# High-End Brand



## Kurfuu Clothing (Jul 23, 2008)

I want my brand to be an High-End Brand, how do i go about doing so.....what should do and what should not do. Whats tha procedure. I also wanna know the price that i should sell a T-shirt for.....what decides the price....asides from the quality?


----------



## myforum123 (Jul 7, 2008)

Kurfuu Clothing said:


> I want my brand to be an High-End Brand, how do i go about doing so.....what should do and what should not do. Whats tha procedure. I also wanna know the price that i should sell a T-shirt for.....what decides the price....asides from the quality?


Hi Horatio,

I am no marketing wizard, but in my opinion if you want to build an high end brand you should start high end from the start. Look for the best materials/t-shirts (they'll cost more, but you will charge more). Also look for removable tag t-shirts, you dont want your high end product with someone else's tag. And design a unique design, that is key. Look, for example, ecko, etc.

Check this sites for t's:
Article.1 The designer's resource for fashion blanks.
Pacific Sports ----- Retail Quality Wholesale Price Blank T-Shirts#
TSC Apparel
Cygnus Sportswear

Good luck, Keep it up and share your comments


----------



## Progeny (Jul 28, 2007)

I agree with B, however it's going to be harder to start up and trying to get people to part with more cash for an unheard of brand will be hard.

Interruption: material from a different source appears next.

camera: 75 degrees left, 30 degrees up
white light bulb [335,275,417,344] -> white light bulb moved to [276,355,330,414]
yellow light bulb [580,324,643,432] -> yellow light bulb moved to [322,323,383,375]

I think attention to detail is very important, tags, hangtags and packaging must be very professional, little details on the shirts that make them special. Don't just do a print, you need appliques or rhinestones/studs etc, even embroidery. It's amazing but if you have a printed design with a little bit of embroidery or a few stones it looks so much more expensive.

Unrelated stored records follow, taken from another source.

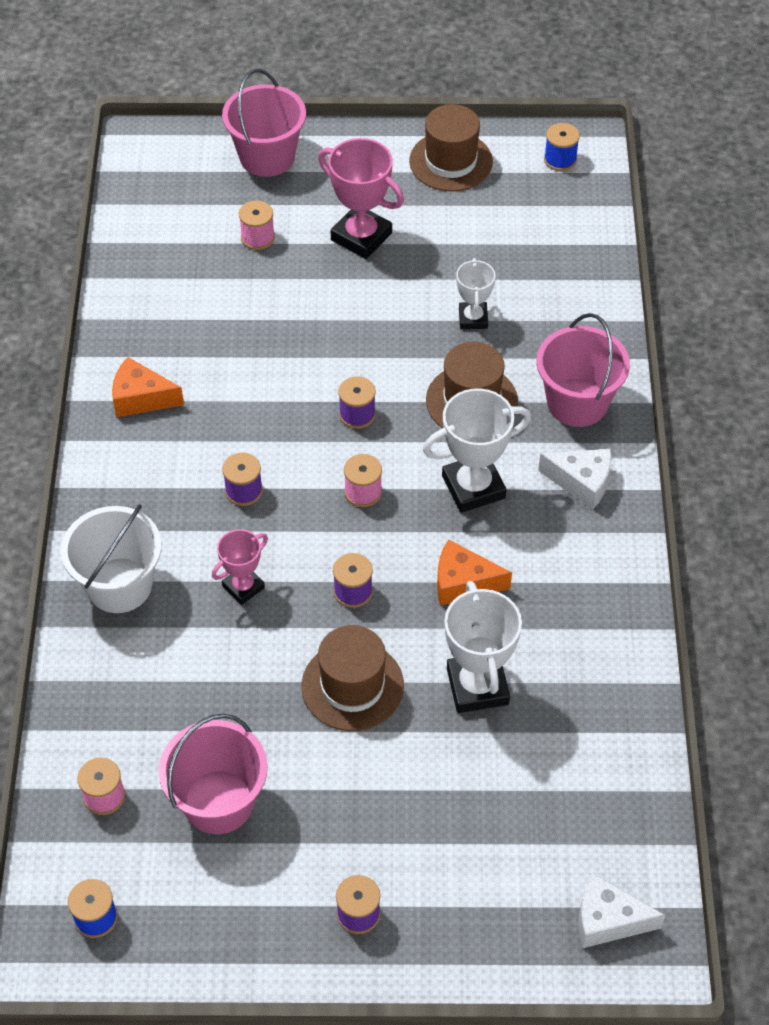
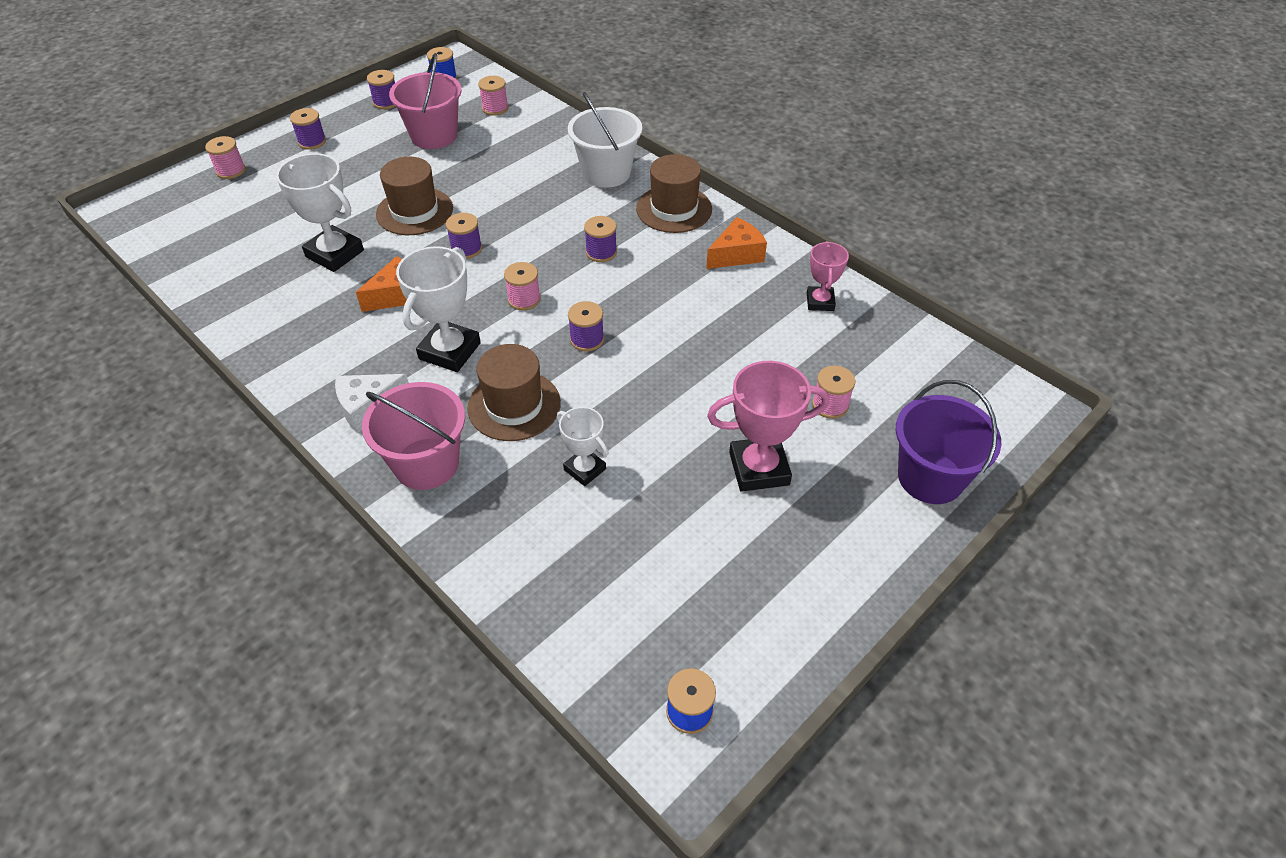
camera: 135 degrees right, 5 degrees down
pink trophy [212,529,268,605] -> pink trophy moved to [807,241,849,311]
pink bucket [222,69,306,177] -> purple bucket [896,380,1001,504]
brown hat [409,104,493,192] -> brown hat moved to [636,154,712,233]
white cheese [578,872,665,948] -> none
none -> pink spool [205,136,246,179]
none -> purple spool [367,70,395,109]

Limited edition will also justify a higher retail price, if not everyone can have one, everyone will want one!

Lee


----------



## myforum123 (Jul 7, 2008)

That's the beauty of this forum, every input is positive and constructive. Let's keep it up.


----------



## LMtee (Jul 14, 2007)

The best thing to do is to study your competitor... if you are aiming the high-end market you will have to compare your product with other high-end brands... its exactly what consumers will do...

Like others just said, you have to focus on detail, finding the best garment, the best quality prints, some pretty nice design and mixing different printing techniques... but its not all, you have to work on a strong business plan with a good market research, a strong marketing strategy and like I said before, you have to know your competitor, that is the key.... 

If you have problems fixing the price for now its just because you dont know how much it will cost you to produce your shirt... that is normal because you dont even know what your product will be, which garment you will use, what printing method, the cost of your marketing strategy and many other important thing that will fix your final cost.... the only safe way to know all this is to make a business plan... For what I know about the high-end market, I can say that many high-end store buy there shirts at barely the half of there final price... An easy way to calculate your final price is to take your cost per shirt and double it up when you sell them to the store, then the store will double it up for the final customer price... here's an exemple : 
$15 - your cost per shirt
$30 - the store cost per shirt
$60 - the final price for the customer

You also ask what not to do.... 
- First dont think it will be easy, you have some hard work to do and its not gonna stop soon  
- Then dont try to imitate your competitor but try to find your place between them, come with something new, innovation is the key... 
- Dont skip the business plan part, more you will be prepare better it will be for you and much better will be your chance to succeed.

Hoping that will help !!

PG


----------



## Rodney (Nov 3, 2004)

Kurfuu Clothing said:


> I want my brand to be an High-End Brand, how do i go about doing so.....what should do and what should not do. Whats tha procedure. I also wanna know the price that i should sell a T-shirt for.....what decides the price....asides from the quality?


Your pricing is often dependent on your costs.

Part of creating a high end brand is using high end blanks, and high quality printing, and high quality designs.

One of the biggest parts is the *marketing*, which puts "high end" into the minds of your potential customers.

Even if you have great designs, great blanks, and great printing, sometimes that's not enough for someone to want to pay $50+ for a t-shirt. You have to _convince_ them that your brand is worth a premium through marketing and branding.


----------



## EnMartian (Feb 14, 2008)

I was going to say exactly what Rodney said, if you want a high end brand, marketing is key. You need to use high end packaging. Your web site needs to look expensive and well thought out. If you do any printed materials they need to be of the highest quality. Part of high end is perception. If you want people to think your brand is high end you have to give them a high end experience.


----------



## tshirt0mania (May 27, 2008)

2 words: Celebrity Endorsement


----------



## coloroverload (Jul 28, 2008)

Buy the best brand shirts

High end brands often use specialty inks and specialty printing methods to help justify the cost.

Price is up to you, but usually high end t shirts self for AT LEAST $25 and up per.

Get famous people to wear your shirt and you have to build a ton of hype which isnt easy.

You need to be able to back up why your prices are so high!


----------